For the authoritative current requirements, the Nature formatting guide and Lancet submission guidelines remain the primary references and should be checked immediately before any submission, since both journals update guidance periodically.
Frequently Asked Questions
Are Nature and Lancet formatting guidelines updated frequently? Both journals revise their guidelines periodically. Always confirm against the journal’s official author page immediately before submission, since requirements can change between updates.
Can I submit the same paper to both Nature and The Lancet simultaneously? No. Both journals prohibit simultaneous submissions. Furthermore, both check submission histories during editorial review.
Do Nature and Lancet accept ChatGPT-assisted writing? Both journals follow ICMJE guidance: AI tools cannot be authors, and AI use must be disclosed in the Methods or Acknowledgements section.
What happens if I exceed the word limit? The paper is typically returned without editorial assessment.

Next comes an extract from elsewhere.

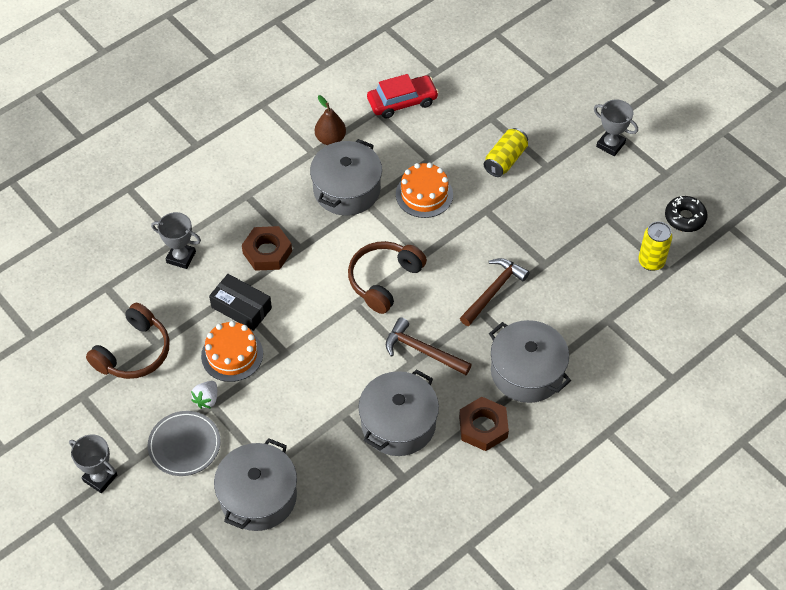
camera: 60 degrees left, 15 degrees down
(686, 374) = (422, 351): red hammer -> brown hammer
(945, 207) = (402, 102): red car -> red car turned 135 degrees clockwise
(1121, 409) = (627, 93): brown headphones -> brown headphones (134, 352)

Returns for word count violations occur within days of submission.
Is the Research in Context panel required for non-clinical Lancet papers? The panel is required for all primary research Articles at The Lancet, including non-clinical primary research. Reviews and Correspondence have different requirements.
Should I write Methods in past tense or present tense for these journals? Both journals use past tense for Methods. This applies to all major medical and scientific journals following ICMJE conventions.
Moving Forward
Nature and The Lancet do not reward authors who try to bend their formatting rules. Compliance is the threshold for entering peer review at all. The good news is that the requirements, while strict, are clear and verifiable. Furthermore, once you have completed one careful Nature or Lancet submission, future submissions become much faster.
In summary, verify your article type early. Match abstract structure to the target journal (unstructured for Nature, structured for The Lancet). Place Methods correctly (after references for Nature, in the main text for The Lancet). Stay within display item, word count, and reference caps. Apply journal-specific style conventions (bold first paragraph for Nature, Research in Context panel and midline decimals for The Lancet). Finally, run a pre-submission check against the current author guidelines before you upload.
Do those things and your manuscript will reach editorial review the way it deserves to.